Text
PV — See photovoltaic(s).

solar cell — See photovoltaic (PV) cell.

solar energy — Electromagnetic energy transmitted from the sun (solar radiation). The amount that reaches the earth is equal to one billionth of total solar energy generated, or the equivalent of about 420 trillion kilowatt-hours.

solar panel See photovoltaic (PV) panel.

tilt angle — The angle at which a photovoltaic array is set to face the sun relative to a horizontal position. The tilt angle can be set or adjusted to maximize seasonal or annual energy collection.

tracking array — A photovoltaic (PV) array that follows the path of the sun to maximize the solar radiation incident on the PV surface. The two most common orientations are (1) one axis where the array tracks the sun east to west and (2) two-axis tracking where the array points directly at the sun at all times. Tracking arrays use both the direct and diffuse sunlight. Two-axis tracking arrays capture the maximum possible daily energy.

Dataset excerpts

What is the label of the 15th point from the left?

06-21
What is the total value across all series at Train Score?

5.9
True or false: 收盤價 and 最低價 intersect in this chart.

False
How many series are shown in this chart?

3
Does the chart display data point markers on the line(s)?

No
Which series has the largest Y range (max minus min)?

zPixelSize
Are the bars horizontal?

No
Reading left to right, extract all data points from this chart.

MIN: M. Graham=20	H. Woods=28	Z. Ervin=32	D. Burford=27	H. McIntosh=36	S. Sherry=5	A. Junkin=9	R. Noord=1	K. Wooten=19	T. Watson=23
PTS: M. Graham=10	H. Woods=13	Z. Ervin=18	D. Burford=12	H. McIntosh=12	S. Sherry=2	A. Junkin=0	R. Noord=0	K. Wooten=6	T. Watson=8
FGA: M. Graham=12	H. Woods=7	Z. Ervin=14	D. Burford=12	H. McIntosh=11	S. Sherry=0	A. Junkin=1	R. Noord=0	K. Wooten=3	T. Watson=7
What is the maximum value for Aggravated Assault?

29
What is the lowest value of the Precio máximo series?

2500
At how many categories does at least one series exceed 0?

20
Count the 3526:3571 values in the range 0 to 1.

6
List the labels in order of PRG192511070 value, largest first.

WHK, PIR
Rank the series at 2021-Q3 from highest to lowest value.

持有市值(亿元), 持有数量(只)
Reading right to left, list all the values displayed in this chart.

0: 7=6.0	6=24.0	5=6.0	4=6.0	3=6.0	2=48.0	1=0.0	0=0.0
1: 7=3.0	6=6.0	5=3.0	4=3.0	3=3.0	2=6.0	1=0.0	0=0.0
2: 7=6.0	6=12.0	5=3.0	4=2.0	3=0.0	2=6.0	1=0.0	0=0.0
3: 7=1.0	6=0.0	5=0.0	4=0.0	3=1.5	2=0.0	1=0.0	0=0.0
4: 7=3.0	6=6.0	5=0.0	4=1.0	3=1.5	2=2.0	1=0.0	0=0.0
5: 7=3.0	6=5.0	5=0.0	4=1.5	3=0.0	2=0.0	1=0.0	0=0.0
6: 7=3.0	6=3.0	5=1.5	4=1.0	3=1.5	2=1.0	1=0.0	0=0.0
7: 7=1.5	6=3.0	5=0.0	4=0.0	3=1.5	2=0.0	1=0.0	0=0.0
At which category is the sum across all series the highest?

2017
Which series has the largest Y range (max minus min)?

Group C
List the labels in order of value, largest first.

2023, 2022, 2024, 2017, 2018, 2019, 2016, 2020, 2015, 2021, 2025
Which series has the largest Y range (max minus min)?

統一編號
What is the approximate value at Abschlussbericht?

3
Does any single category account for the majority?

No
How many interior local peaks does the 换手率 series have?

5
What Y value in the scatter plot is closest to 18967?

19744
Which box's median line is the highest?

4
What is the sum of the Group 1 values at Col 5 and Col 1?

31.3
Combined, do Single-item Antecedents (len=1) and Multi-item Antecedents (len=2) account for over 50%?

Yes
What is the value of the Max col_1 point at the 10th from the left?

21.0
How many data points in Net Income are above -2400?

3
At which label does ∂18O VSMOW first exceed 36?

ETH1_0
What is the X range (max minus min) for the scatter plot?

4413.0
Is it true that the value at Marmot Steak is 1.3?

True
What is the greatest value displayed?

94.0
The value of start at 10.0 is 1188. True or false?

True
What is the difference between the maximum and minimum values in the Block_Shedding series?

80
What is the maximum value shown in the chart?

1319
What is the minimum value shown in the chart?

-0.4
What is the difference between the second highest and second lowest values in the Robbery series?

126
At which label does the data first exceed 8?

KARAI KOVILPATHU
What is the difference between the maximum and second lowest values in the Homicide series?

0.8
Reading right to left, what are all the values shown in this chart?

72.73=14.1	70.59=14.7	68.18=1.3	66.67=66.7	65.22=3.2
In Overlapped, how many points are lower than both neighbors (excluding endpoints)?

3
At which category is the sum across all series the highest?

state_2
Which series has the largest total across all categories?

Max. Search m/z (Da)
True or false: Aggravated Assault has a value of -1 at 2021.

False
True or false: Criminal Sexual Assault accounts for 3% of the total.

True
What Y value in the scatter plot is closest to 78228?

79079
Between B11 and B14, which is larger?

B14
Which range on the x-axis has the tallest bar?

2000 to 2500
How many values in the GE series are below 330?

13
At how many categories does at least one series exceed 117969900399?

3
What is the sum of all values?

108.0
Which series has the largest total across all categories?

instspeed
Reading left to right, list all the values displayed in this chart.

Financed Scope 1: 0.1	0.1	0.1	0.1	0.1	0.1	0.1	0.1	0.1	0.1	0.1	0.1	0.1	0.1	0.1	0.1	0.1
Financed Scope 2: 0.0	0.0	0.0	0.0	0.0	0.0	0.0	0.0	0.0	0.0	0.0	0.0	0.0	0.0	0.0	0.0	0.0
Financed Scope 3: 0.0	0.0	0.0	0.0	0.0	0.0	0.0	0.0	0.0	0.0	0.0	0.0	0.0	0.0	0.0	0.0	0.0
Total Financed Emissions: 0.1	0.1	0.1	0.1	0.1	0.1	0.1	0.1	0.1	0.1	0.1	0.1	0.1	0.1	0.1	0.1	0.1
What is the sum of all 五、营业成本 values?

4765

Work to complete
1 – Please copy the rows word for word, starting at the line with "Max. Search m/z (Da)" and ending with the last of the rows.
2 – Write the next few entries of the solar energy glossary, continuing after its final sentence.

Answer set
1 –
Max. Search m/z (Da)
True or false: Aggravated Assault has a value of -1 at 2021.

False
True or false: Criminal Sexual Assault accounts for 3% of the total.

True
What Y value in the scatter plot is closest to 78228?

79079
Between B11 and B14, which is larger?

B14
Which range on the x-axis has the tallest bar?

2000 to 2500
How many values in the GE series are below 330?

13
At how many categories does at least one series exceed 117969900399?

3
What is the sum of all values?

108.0
Which series has the largest total across all categories?

instspeed
Reading left to right, list all the values displayed in this chart.

Financed Scope 1: 0.1	0.1	0.1	0.1	0.1	0.1	0.1	0.1	0.1	0.1	0.1	0.1	0.1	0.1	0.1	0.1	0.1
Financed Scope 2: 0.0	0.0	0.0	0.0	0.0	0.0	0.0	0.0	0.0	0.0	0.0	0.0	0.0	0.0	0.0	0.0	0.0
Financed Scope 3: 0.0	0.0	0.0	0.0	0.0	0.0	0.0	0.0	0.0	0.0	0.0	0.0	0.0	0.0	0.0	0.0	0.0
Total Financed Emissions: 0.1	0.1	0.1	0.1	0.1	0.1	0.1	0.1	0.1	0.1	0.1	0.1	0.1	0.1	0.1	0.1	0.1
What is the sum of all 五、营业成本 values?

4765

2 –
volt (V) — A unit of electrical force equal to that amount of electromotive force that will cause a steady current of one ampere to flow through a resistance of one ohm.

voltage — The amount of electromotive force, measured in volts, that exists between two points.

watt — The rate of energy transfer equivalent to one ampere under an electrical pressure of one volt. One watt equals 1/746 horsepower, or one joule per second. It is the product of voltage and current(amperage).